● **Assignment**: The answer must be an exact copy of every record below.

··· Entries provided

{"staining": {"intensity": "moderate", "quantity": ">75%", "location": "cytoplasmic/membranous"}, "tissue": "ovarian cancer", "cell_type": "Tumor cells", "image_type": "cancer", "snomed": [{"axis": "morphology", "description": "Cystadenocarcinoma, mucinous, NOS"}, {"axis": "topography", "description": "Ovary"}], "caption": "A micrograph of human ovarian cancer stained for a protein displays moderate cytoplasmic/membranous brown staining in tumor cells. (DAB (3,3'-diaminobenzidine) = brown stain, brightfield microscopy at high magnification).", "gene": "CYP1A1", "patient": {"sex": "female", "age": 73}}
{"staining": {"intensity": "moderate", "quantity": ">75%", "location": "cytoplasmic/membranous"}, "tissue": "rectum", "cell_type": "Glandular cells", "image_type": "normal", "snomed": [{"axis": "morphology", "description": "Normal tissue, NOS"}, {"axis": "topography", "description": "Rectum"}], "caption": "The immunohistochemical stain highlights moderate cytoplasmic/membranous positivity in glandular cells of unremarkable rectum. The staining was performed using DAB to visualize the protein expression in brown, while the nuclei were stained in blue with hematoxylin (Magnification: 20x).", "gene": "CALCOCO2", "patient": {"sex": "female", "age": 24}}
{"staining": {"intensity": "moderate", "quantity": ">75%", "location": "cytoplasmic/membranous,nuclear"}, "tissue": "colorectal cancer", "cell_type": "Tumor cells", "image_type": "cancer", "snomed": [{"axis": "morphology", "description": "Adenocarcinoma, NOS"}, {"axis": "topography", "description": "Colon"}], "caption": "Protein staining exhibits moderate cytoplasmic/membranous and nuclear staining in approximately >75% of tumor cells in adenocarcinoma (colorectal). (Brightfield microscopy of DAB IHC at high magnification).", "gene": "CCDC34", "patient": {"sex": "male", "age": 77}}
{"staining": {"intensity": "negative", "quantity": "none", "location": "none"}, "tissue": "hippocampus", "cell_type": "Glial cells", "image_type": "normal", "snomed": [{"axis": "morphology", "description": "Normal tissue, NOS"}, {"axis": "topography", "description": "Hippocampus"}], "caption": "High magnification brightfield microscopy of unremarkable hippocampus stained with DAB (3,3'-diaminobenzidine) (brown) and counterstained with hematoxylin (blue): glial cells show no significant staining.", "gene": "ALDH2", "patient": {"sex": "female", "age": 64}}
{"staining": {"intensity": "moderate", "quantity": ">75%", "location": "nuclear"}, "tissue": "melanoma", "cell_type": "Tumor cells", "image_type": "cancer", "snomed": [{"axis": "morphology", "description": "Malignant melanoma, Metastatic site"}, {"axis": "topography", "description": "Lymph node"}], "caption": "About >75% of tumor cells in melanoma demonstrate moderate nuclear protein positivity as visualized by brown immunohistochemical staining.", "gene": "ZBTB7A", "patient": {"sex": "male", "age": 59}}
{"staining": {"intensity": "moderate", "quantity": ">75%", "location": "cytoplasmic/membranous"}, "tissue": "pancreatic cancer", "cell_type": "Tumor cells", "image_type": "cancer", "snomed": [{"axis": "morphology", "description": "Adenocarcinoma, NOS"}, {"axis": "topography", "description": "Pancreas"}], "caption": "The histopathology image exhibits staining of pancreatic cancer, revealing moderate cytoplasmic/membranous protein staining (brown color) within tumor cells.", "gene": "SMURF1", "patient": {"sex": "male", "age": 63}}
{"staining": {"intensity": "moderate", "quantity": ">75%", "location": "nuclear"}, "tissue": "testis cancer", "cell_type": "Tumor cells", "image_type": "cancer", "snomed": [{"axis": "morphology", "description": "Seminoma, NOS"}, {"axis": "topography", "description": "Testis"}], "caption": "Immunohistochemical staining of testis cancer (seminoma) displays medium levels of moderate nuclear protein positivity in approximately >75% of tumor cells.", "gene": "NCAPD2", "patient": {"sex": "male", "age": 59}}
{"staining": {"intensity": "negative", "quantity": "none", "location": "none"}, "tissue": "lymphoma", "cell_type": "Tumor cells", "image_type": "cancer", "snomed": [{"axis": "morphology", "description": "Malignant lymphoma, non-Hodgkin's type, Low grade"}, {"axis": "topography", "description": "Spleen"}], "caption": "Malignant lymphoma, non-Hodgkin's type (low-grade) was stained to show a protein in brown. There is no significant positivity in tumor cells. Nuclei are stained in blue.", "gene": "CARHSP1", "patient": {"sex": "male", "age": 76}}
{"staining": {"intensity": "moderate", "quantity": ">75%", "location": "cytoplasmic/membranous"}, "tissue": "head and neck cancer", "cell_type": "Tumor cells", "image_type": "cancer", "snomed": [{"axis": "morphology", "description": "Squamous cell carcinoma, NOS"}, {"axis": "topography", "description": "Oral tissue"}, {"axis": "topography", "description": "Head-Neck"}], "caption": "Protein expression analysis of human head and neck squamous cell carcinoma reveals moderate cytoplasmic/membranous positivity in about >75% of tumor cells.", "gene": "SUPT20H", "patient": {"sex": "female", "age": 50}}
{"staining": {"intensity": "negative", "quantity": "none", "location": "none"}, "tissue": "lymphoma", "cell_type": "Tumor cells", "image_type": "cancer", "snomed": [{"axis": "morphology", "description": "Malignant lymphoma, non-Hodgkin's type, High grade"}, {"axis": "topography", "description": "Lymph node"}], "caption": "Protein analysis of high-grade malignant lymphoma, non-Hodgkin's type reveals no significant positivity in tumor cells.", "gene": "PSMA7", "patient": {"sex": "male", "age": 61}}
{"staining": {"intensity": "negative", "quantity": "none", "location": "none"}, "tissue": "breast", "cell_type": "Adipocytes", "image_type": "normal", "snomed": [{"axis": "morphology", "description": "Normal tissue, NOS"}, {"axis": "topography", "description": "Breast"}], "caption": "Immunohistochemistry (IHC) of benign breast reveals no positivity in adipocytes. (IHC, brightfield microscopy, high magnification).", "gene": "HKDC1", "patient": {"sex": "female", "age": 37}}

······

● **The answer**:
{"staining": {"intensity": "moderate", "quantity": ">75%", "location": "cytoplasmic/membranous"}, "tissue": "ovarian cancer", "cell_type": "Tumor cells", "image_type": "cancer", "snomed": [{"axis": "morphology", "description": "Cystadenocarcinoma, mucinous, NOS"}, {"axis": "topography", "description": "Ovary"}], "caption": "A micrograph of human ovarian cancer stained for a protein displays moderate cytoplasmic/membranous brown staining in tumor cells. (DAB (3,3'-diaminobenzidine) = brown stain, brightfield microscopy at high magnification).", "gene": "CYP1A1", "patient": {"sex": "female", "age": 73}}
{"staining": {"intensity": "moderate", "quantity": ">75%", "location": "cytoplasmic/membranous"}, "tissue": "rectum", "cell_type": "Glandular cells", "image_type": "normal", "snomed": [{"axis": "morphology", "description": "Normal tissue, NOS"}, {"axis": "topography", "description": "Rectum"}], "caption": "The immunohistochemical stain highlights moderate cytoplasmic/membranous positivity in glandular cells of unremarkable rectum. The staining was performed using DAB to visualize the protein expression in brown, while the nuclei were stained in blue with hematoxylin (Magnification: 20x).", "gene": "CALCOCO2", "patient": {"sex": "female", "age": 24}}
{"staining": {"intensity": "moderate", "quantity": ">75%", "location": "cytoplasmic/membranous,nuclear"}, "tissue": "colorectal cancer", "cell_type": "Tumor cells", "image_type": "cancer", "snomed": [{"axis": "morphology", "description": "Adenocarcinoma, NOS"}, {"axis": "topography", "description": "Colon"}], "caption": "Protein staining exhibits moderate cytoplasmic/membranous and nuclear staining in approximately >75% of tumor cells in adenocarcinoma (colorectal). (Brightfield microscopy of DAB IHC at high magnification).", "gene": "CCDC34", "patient": {"sex": "male", "age": 77}}
{"staining": {"intensity": "negative", "quantity": "none", "location": "none"}, "tissue": "hippocampus", "cell_type": "Glial cells", "image_type": "normal", "snomed": [{"axis": "morphology", "description": "Normal tissue, NOS"}, {"axis": "topography", "description": "Hippocampus"}], "caption": "High magnification brightfield microscopy of unremarkable hippocampus stained with DAB (3,3'-diaminobenzidine) (brown) and counterstained with hematoxylin (blue): glial cells show no significant staining.", "gene": "ALDH2", "patient": {"sex": "female", "age": 64}}
{"staining": {"intensity": "moderate", "quantity": ">75%", "location": "nuclear"}, "tissue": "melanoma", "cell_type": "Tumor cells", "image_type": "cancer", "snomed": [{"axis": "morphology", "description": "Malignant melanoma, Metastatic site"}, {"axis": "topography", "description": "Lymph node"}], "caption": "About >75% of tumor cells in melanoma demonstrate moderate nuclear protein positivity as visualized by brown immunohistochemical staining.", "gene": "ZBTB7A", "patient": {"sex": "male", "age": 59}}
{"staining": {"intensity": "moderate", "quantity": ">75%", "location": "cytoplasmic/membranous"}, "tissue": "pancreatic cancer", "cell_type": "Tumor cells", "image_type": "cancer", "snomed": [{"axis": "morphology", "description": "Adenocarcinoma, NOS"}, {"axis": "topography", "description": "Pancreas"}], "caption": "The histopathology image exhibits staining of pancreatic cancer, revealing moderate cytoplasmic/membranous protein staining (brown color) within tumor cells.", "gene": "SMURF1", "patient": {"sex": "male", "age": 63}}
{"staining": {"intensity": "moderate", "quantity": ">75%", "location": "nuclear"}, "tissue": "testis cancer", "cell_type": "Tumor cells", "image_type": "cancer", "snomed": [{"axis": "morphology", "description": "Seminoma, NOS"}, {"axis": "topography", "description": "Testis"}], "caption": "Immunohistochemical staining of testis cancer (seminoma) displays medium levels of moderate nuclear protein positivity in approximately >75% of tumor cells.", "gene": "NCAPD2", "patient": {"sex": "male", "age": 59}}
{"staining": {"intensity": "negative", "quantity": "none", "location": "none"}, "tissue": "lymphoma", "cell_type": "Tumor cells", "image_type": "cancer", "snomed": [{"axis": "morphology", "description": "Malignant lymphoma, non-Hodgkin's type, Low grade"}, {"axis": "topography", "description": "Spleen"}], "caption": "Malignant lymphoma, non-Hodgkin's type (low-grade) was stained to show a protein in brown. There is no significant positivity in tumor cells. Nuclei are stained in blue.", "gene": "CARHSP1", "patient": {"sex": "male", "age": 76}}
{"staining": {"intensity": "moderate", "quantity": ">75%", "location": "cytoplasmic/membranous"}, "tissue": "head and neck cancer", "cell_type": "Tumor cells", "image_type": "cancer", "snomed": [{"axis": "morphology", "description": "Squamous cell carcinoma, NOS"}, {"axis": "topography", "description": "Oral tissue"}, {"axis": "topography", "description": "Head-Neck"}], "caption": "Protein expression analysis of human head and neck squamous cell carcinoma reveals moderate cytoplasmic/membranous positivity in about >75% of tumor cells.", "gene": "SUPT20H", "patient": {"sex": "female", "age": 50}}
{"staining": {"intensity": "negative", "quantity": "none", "location": "none"}, "tissue": "lymphoma", "cell_type": "Tumor cells", "image_type": "cancer", "snomed": [{"axis": "morphology", "description": "Malignant lymphoma, non-Hodgkin's type, High grade"}, {"axis": "topography", "description": "Lymph node"}], "caption": "Protein analysis of high-grade malignant lymphoma, non-Hodgkin's type reveals no significant positivity in tumor cells.", "gene": "PSMA7", "patient": {"sex": "male", "age": 61}}
{"staining": {"intensity": "negative", "quantity": "none", "location": "none"}, "tissue": "breast", "cell_type": "Adipocytes", "image_type": "normal", "snomed": [{"axis": "morphology", "description": "Normal tissue, NOS"}, {"axis": "topography", "description": "Breast"}], "caption": "Immunohistochemistry (IHC) of benign breast reveals no positivity in adipocytes. (IHC, brightfield microscopy, high magnification).", "gene": "HKDC1", "patient": {"sex": "female", "age": 37}}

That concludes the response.